Can you turn the lines of text in the material below into a numbered list, skipping any blank lines and leaving the pictures out?

» Records for processing
......

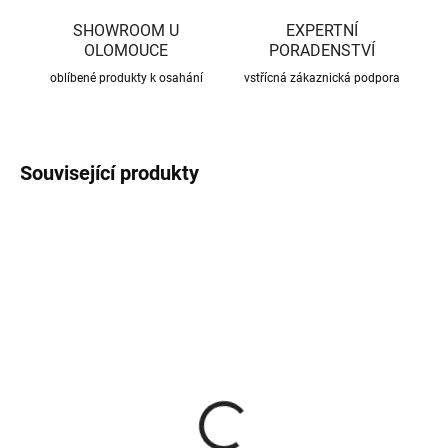
SHOWROOM U
EXPERTNÍ
OLOMOUCE
PORADENSTVÍ
oblíbené produkty k osahání
vstřícná zákaznická podpora
Související produkty
CENA JIŽ PO SLEVĚ
CENA JIŽ PO SLEVĚ
SKLADEM
SKLADEM
(370 KS)
(56 KS)
Roxory 1 m
Sada kotvení ke krovu,
univerzální
22 Kč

......

» Response area
1. SHOWROOM U
2. EXPERTNÍ
3. OLOMOUCE
4. PORADENSTVÍ
5. oblíbené produkty k osahání
6. vstřícná zákaznická podpora
7. Související produkty
8. CENA JIŽ PO SLEVĚ
9. CENA JIŽ PO SLEVĚ
10. SKLADEM
11. SKLADEM
12. (370 KS)
13. (56 KS)
14. Roxory 1 m
15. Sada kotvení ke krovu,
16. univerzální
17. 22 Kč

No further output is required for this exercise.